The sixth quality, which is what makes you reliable, someone you can depend on yourself, not only to do the things that would lead to a human rebirth or a deva rebirth, but would actually take you beyond that: The sixth quality is ingenuity, the ability to look at things in ways that haven’t been pointed out to you. This is the same thing as Aristotle’s definition of intelligence: You see connections and similarities that haven’t been pointed out to you. You need to learn to look at things from different angles. This is the independent part of your mind, the part that can look at the way you commit to the practice, and can think about different ways of doing it, and then look at the way you reflect on the practice.

That way, you get better at reflecting and learning how to judge things. One of the main problems of being a meditator is that your ability to judge your own mind really has to be developed. Some people are pretty poor at that. You have to work at it. Which means that you have to listen very carefully, look very carefully, try things out, and then consult with the teacher. And try things out again. After a while, you’ll begin to learn, “Okay, this is how you think independently.”

The Pali word for ingenuity, patibhana, is also used to describe imagination—the ability to imagine different ways of doing things.

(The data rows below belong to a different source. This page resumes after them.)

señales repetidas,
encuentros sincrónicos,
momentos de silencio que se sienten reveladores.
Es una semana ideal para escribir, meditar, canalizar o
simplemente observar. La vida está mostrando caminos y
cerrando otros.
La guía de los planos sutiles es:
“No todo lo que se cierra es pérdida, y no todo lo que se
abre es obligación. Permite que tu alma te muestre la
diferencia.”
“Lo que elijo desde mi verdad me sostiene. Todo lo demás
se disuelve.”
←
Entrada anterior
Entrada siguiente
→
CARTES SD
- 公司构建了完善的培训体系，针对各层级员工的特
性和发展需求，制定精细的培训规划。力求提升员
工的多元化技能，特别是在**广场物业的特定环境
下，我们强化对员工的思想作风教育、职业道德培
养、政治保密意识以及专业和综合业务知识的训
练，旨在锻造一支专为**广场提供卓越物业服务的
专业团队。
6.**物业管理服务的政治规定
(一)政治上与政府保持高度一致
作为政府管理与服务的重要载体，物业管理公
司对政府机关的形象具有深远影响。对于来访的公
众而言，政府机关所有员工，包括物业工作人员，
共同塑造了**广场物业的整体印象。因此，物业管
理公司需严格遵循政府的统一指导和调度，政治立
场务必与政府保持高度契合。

You look at Ajaan Lee, the way he talked about the breath. In some cases, it was because he actually watched other people do his meditation to see what they did with their breath energies. In some cases, it was a matter of experimenting on his own. He was able to take a teaching and turn it around. For example, there’s a passage where Ajaan Mun talks about zero as a symbol for awakening. Zero doesn’t mean there’s nothing there at all. Actually, there’s the symbol for zero and it can do things. You put it after one and it becomes ten. You put lots of zeros and you get millions.

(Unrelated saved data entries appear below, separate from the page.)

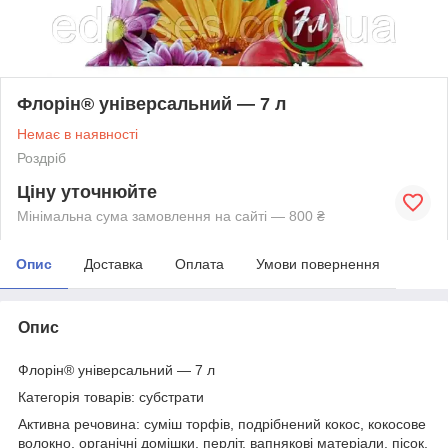
Флорін® універсальний — 7 л
Немає в наявності
Роздріб
Ціну уточнюйте
Мінімальна сума замовлення на сайті — 800 ₴
Опис
Доставка
Оплата
Умови повернення
Опис
Флорін® універсальний — 7 л
Категорія товарів:
субстрати
Активна речовина:
суміш торфів, подрібнений кокос, кокосове
волокно, органічні домішки, перліт, вапнякові матеріали, пісок,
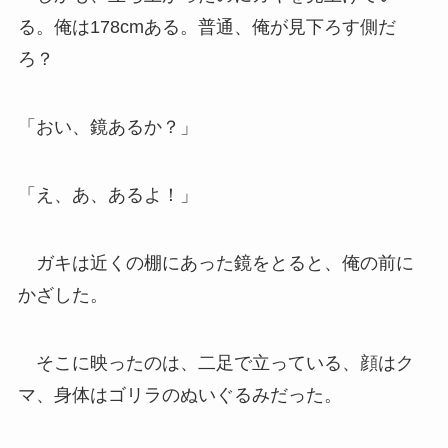
る。俺は178cmある。普通、俺が見下ろす側だ
ろ？
「おい、鏡あるか？」
「え、あ、あるよ！」
ガキは近くの棚にあった鏡をとると、俺の前に
かざした。
そこに映ったのは、二足で立っている、顔はク
マ、身体はゴリラのぬいぐるみだった。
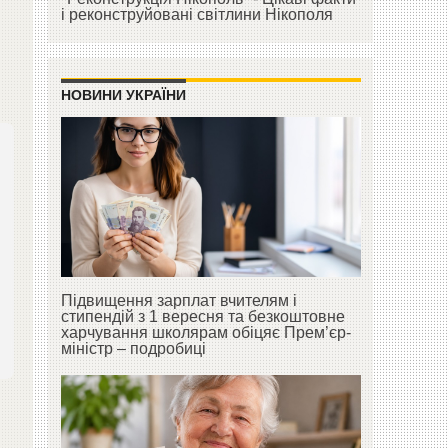
і реконструйовані світлини Нікополя
НОВИНИ УКРАЇНИ
Підвищення зарплат вчителям і
стипендій з 1 вересня та безкоштовне
харчування школярам обіцяє Прем’єр-
міністр – подробиці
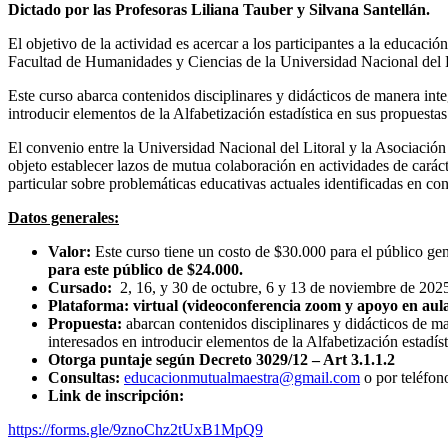
Dictado por las Profesoras Liliana Tauber y Silvana Santellán.
El objetivo de la actividad es acercar a los participantes a la educaci
Facultad de Humanidades y Ciencias de la Universidad Nacional del L
Este curso abarca contenidos disciplinares y didácticos de manera int
introducir elementos de la Alfabetización estadística en sus propuesta
El convenio entre la Universidad Nacional del Litoral y la Asociació
objeto establecer lazos de mutua colaboración en actividades de carác
particular sobre problemáticas educativas actuales identificadas en 
Datos generales:
Valor:
Este curso tiene un costo de $30.000 para el público ge
para este público de $24.000.
Cursado:
2, 16, y 30 de octubre, 6 y 13 de noviembre de 202
Plataforma:
virtual (videoconferencia zoom y apoyo en aula 
Propuesta:
abarcan contenidos disciplinares y didácticos de m
interesados en introducir elementos de la Alfabetización estadís
Otorga puntaje según Decreto 3029/12
– Art 3.1.1.2
Consultas:
educacionmutualmaestra@gmail.com
o por teléfo
Link de inscripción:
https://forms.gle/9znoChz2tUxB1MpQ9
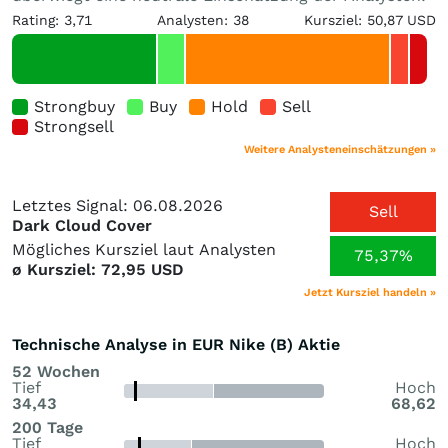
Rating: 3,71
Analysten: 38
Kursziel: 50,87 USD
Strongbuy
Buy
Hold
Sell
Strongsell
Weitere Analysteneinschätzungen »
Letztes Signal: 06.08.2026
Sell
Dark Cloud Cover
Mögliches Kursziel laut Analysten
75,37%
ø Kursziel: 72,95 USD
Jetzt Kursziel handeln »
Technische Analyse in EUR Nike (B) Aktie
52 Wochen
Tief
Hoch
34,43
68,62
200 Tage
Tief
Hoch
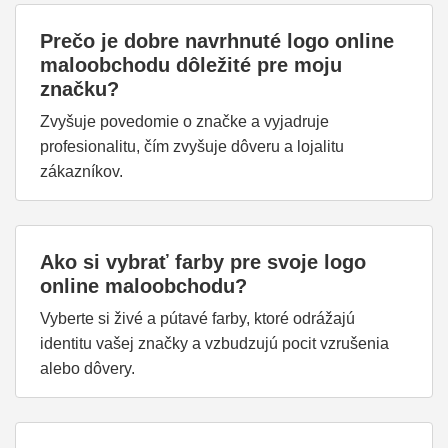
Prečo je dobre navrhnuté logo online
maloobchodu dôležité pre moju
značku?
Zvyšuje povedomie o značke a vyjadruje
profesionalitu, čím zvyšuje dôveru a lojalitu
zákazníkov.
Ako si vybrať farby pre svoje logo
online maloobchodu?
Vyberte si živé a pútavé farby, ktoré odrážajú
identitu vašej značky a vzbudzujú pocit vzrušenia
alebo dôvery.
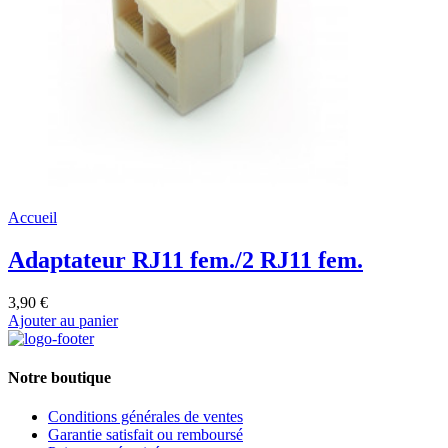
Accueil
Adaptateur RJ11 fem./2 RJ11 fem.
3,90 €
Ajouter au panier
Notre boutique
Conditions générales de ventes
Garantie satisfait ou remboursé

Ajaan Lee took that image and turned it around. Try to get your mind, he said, so that the zeros come first. In his case, the meaning was that people can say things to you, and as long as your mind keeps the zeros first, they don’t have any meaning. The mind stays one no matter how many zeros you put in front of it.

So he took an image and turned it around and got some good use of it. As he said, when you gain an insight, ask yourself, “To what extent is this insight true? And to what extent could it be false? Where would it be true? Where would it be false? Where is the opposite true? And what if the opposite were true? What would that mean?” That way, he says, you become a person with two eyes, and not just one.

Usually, whatever comes up in the course of your meditation, even if you don’t have devas or nagas coming and talking to you, there is a tendency to believe whatever comes up in the mind in meditation and then to want to run with it. You have to have a part of the mind that steps back, questions it. That’s when you become someone who can rely on yourself. It’s the ingenuity of stepping back that saves you.

So look into yourself. To what extent do you have these qualities, and to what extent do you need to develop them? Work on them. And as you work on them, you find that you become more and more reliable as a judge of what you’re doing. That way, you can be more and more independent, more self-reliant. And you can take charge of the training of your own mind.